On October 24, 2006, defendant filed a “Rejection of Proposed Judgment.” In that rejection, defendant stated, insofar as is relevant to this appeal, that the award of attorney’s fees should be limited to the sum of $850. On October 30, 2006, plaintiff received two checks from defendant, one in the amount of $27,173 (representing the principal plus interest) and one in the amount of $915 (representing attorney’s fees of $850 plus filing fees), which plaintiff deposited. On December 4, 2006, a judgment was entered in favor of plaintiff, which included, among other things, the sum of $4,259.42 in attorney’s fees. Thereafter, plaintiff submitted the judgment to the marshal’s office for collection of the balance due thereunder, and the marshal sent a notice of execution to defendant. Upon receiving the notice, defendant moved, in effect, to vacate the notice of levy and sale of its property. By order entered July 21, 2009, the Civil Court (Maureen A. Healy, J.) granted defendant’s motion. This appeal by plaintiff ensued.

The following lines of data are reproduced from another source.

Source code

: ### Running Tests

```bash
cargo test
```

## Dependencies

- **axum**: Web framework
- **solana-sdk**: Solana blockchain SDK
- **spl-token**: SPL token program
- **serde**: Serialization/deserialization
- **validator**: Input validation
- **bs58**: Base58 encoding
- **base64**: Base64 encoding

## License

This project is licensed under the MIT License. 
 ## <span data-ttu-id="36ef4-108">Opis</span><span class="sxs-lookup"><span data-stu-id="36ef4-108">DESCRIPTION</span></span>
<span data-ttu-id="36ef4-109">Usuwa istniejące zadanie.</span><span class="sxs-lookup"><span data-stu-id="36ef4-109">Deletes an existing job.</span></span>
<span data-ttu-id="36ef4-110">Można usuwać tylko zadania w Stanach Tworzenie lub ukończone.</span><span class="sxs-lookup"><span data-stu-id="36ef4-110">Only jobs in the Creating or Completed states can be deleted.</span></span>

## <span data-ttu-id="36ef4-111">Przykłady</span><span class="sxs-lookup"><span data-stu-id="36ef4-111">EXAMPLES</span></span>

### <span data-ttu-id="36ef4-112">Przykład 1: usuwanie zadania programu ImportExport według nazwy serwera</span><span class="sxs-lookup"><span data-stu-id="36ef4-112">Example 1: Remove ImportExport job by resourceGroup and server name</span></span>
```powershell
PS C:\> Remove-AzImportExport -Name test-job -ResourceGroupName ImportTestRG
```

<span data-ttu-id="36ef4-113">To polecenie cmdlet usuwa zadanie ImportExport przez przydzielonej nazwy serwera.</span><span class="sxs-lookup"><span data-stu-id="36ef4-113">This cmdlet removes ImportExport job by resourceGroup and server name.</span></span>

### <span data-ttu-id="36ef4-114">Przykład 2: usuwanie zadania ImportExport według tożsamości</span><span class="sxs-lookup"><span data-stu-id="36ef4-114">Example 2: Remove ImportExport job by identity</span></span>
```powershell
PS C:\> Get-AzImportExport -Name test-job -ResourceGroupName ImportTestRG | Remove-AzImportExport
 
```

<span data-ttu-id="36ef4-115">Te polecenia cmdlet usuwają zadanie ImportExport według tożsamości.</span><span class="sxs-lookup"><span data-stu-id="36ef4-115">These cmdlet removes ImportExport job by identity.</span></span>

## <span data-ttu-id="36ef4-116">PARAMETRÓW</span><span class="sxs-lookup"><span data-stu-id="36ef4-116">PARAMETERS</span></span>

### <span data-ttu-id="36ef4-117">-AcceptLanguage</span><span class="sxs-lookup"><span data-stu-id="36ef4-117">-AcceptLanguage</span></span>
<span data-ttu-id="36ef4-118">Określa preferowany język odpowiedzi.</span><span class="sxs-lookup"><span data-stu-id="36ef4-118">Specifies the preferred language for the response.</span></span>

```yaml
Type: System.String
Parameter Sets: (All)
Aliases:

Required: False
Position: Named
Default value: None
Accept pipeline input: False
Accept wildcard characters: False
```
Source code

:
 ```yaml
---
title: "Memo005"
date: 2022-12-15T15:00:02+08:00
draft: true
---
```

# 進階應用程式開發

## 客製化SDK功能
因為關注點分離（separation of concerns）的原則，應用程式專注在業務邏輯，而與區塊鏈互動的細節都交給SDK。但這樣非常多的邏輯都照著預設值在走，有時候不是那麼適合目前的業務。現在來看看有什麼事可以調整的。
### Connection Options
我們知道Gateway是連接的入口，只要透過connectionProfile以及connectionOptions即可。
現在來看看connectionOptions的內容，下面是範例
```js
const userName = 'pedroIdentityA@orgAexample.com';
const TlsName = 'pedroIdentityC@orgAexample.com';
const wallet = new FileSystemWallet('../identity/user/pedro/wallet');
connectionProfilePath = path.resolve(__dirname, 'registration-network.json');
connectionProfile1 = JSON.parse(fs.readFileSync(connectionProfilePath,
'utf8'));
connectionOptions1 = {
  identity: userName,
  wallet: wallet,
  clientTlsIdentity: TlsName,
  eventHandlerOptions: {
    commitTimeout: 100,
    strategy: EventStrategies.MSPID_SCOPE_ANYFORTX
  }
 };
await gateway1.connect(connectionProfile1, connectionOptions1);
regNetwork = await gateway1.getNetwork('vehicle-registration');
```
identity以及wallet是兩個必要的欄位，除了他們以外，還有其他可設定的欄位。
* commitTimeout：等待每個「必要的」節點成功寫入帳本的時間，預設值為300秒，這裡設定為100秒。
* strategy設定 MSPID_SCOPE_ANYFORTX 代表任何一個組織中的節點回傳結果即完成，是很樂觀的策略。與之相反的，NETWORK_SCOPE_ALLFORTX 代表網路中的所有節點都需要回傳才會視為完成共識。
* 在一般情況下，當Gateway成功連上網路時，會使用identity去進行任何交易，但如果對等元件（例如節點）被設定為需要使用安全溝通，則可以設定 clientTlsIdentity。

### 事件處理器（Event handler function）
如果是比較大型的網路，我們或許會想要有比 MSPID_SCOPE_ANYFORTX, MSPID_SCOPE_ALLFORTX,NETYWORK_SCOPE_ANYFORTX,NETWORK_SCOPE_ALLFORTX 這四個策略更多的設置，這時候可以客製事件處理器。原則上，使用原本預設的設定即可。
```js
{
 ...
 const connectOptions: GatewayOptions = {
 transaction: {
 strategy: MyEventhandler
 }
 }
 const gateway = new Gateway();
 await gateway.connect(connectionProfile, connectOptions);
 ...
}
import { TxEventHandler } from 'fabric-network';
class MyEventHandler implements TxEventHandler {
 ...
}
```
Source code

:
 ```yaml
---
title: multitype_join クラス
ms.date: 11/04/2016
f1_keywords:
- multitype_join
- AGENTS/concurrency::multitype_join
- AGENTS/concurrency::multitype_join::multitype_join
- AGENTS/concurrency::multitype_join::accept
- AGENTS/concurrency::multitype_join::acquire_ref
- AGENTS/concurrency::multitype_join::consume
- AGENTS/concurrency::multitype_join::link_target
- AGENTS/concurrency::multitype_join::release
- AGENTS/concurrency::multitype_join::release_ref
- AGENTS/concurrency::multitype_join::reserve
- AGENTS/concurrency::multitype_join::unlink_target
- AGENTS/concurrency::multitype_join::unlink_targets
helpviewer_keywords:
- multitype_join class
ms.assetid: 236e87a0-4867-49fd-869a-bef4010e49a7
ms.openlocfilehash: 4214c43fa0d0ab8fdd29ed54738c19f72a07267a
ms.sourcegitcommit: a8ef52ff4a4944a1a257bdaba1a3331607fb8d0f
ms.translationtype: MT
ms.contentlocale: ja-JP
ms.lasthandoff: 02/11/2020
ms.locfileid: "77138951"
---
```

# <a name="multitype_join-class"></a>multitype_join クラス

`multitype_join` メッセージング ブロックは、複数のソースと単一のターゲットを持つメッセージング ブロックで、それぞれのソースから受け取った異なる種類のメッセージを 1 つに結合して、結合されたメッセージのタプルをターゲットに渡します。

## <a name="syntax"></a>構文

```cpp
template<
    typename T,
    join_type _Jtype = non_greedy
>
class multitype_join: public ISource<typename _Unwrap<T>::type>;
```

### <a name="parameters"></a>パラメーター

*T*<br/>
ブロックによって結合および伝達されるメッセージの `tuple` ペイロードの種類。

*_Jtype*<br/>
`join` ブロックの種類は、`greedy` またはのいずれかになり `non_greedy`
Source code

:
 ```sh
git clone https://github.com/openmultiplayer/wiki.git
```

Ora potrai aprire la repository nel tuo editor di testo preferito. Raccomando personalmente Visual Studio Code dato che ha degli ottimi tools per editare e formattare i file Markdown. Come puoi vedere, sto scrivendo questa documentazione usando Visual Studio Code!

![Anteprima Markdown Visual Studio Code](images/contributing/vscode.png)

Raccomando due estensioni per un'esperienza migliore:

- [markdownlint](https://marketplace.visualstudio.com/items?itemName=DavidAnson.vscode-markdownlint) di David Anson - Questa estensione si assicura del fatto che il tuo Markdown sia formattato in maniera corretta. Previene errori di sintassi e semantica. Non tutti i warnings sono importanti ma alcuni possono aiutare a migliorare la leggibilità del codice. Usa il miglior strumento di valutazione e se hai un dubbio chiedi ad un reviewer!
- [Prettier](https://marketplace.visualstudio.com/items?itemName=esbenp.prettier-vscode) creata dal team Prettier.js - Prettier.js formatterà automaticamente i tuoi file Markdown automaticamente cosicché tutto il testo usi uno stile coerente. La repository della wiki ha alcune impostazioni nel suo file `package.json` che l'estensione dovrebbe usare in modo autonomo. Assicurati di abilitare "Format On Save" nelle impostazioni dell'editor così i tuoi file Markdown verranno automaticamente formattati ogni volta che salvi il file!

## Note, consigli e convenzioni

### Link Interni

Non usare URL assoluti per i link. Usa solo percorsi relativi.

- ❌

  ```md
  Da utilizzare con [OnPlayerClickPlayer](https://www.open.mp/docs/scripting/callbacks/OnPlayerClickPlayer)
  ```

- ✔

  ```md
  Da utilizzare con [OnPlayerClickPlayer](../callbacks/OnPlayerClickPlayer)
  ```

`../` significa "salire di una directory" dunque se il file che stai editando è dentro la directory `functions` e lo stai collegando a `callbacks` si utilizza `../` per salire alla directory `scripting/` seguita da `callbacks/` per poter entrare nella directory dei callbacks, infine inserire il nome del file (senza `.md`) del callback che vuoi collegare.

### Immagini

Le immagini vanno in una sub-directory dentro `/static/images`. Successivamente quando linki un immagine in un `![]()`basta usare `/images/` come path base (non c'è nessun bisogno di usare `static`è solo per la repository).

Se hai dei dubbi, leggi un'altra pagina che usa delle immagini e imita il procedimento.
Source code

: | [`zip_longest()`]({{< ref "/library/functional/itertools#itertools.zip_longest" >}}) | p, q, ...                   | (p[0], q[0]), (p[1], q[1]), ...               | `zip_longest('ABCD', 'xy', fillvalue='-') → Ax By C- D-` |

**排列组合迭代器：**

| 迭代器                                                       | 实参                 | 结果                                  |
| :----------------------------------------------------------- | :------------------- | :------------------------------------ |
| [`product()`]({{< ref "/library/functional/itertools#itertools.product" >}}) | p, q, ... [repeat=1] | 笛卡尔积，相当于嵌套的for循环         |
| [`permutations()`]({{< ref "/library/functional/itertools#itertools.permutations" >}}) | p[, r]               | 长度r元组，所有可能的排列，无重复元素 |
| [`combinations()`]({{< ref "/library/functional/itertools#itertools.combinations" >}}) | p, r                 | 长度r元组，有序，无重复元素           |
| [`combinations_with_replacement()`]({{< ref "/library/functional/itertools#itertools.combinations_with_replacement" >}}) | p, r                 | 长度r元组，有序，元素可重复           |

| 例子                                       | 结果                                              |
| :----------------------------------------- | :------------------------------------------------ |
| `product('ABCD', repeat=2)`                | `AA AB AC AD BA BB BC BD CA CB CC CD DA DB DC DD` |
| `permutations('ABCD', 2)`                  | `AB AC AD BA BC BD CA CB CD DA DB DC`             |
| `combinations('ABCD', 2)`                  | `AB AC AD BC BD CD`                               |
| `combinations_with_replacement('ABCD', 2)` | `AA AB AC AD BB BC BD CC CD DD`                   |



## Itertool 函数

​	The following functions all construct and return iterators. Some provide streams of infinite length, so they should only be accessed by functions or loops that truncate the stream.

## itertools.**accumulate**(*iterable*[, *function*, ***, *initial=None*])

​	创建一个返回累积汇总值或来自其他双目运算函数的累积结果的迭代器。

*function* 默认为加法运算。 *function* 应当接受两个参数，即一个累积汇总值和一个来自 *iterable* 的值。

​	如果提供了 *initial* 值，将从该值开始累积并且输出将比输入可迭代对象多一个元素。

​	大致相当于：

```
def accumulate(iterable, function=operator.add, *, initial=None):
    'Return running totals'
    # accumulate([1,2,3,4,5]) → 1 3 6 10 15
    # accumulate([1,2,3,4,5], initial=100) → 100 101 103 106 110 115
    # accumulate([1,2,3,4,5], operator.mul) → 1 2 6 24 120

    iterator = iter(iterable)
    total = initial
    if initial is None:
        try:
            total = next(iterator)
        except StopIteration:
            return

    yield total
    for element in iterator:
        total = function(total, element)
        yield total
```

A review of defendant’s moving papers indicates that defendant sought to challenge so much of the judgment as had awarded plaintiff attorney’s fees in the sum of $4,259.42. In LMK Psychological Servs., P.C. v State Farm Mut. Auto. Ins. Co. (12 NY3d 217 [2009]), the Court of [*2]Appeals reversed an order of the Appellate Division, Third Department (46 AD3d 1290 [2007]), which had held that attorney’s fees in a no-fault action should be calculated on a per-claim, not a per-assignor, basis. Giving effect to an opinion letter of the Superintendent of Insurance (Ops General Counsel NY Ins. Dept. No. 03-10-04 [Oct. 2003]) which interpreted the Insurance Department regulation (Insurance Department Regulations [11 NYCRR] § 65-4.6) establishing the amount of statutory attorney’s fees (Insurance Law § 5106 [a]) to be awarded, the Court of Appeals held that attorney’s fees in no-fault actions are to be calculated based on the aggregate of all of the bills submitted by a provider with respect to each insured in any action, up to a maximum of $850. Since the regulation and the opinion letter of the Superintendent of Insurance fixing the proper method for calculating the amount to be awarded as attorney’s fees pursuant to the regulation were extant at the time the judgment in the case at bar was entered; the Appellate Division ruling had not yet been handed down; the issue of the proper calculation of the attorney’s fees due plaintiff had not at that time been determined by the court; and the assessment of the statutory attorney’s fees pursuant to the Insurance Department regulation was, in essence, a ministerial matter, the clerk’s mistake in entering a judgment which included attorney’s fees in the sum of $4,259.42 was properly subject to correction by the Civil Court pursuant to CPLR 5019 (see Kiker v Nassau County, 85 NY2d 879 [1995] cf. Bank of NY v Carlucci, 289 AD2d 349 [2001] [where attorney’s fees are not statutorily fixed, an award of attorney’s fees is a substantive part of a judgment not subject to correction pursuant to CPLR 5019 (a)]). Accordingly, the order is affirmed and the matter is remitted to the Civil Court for the entry of a corrected judgment awarding plaintiff attorney’s fees in the sum of $850.

Pesce, P.J., Weston and Golia, JJ., concur.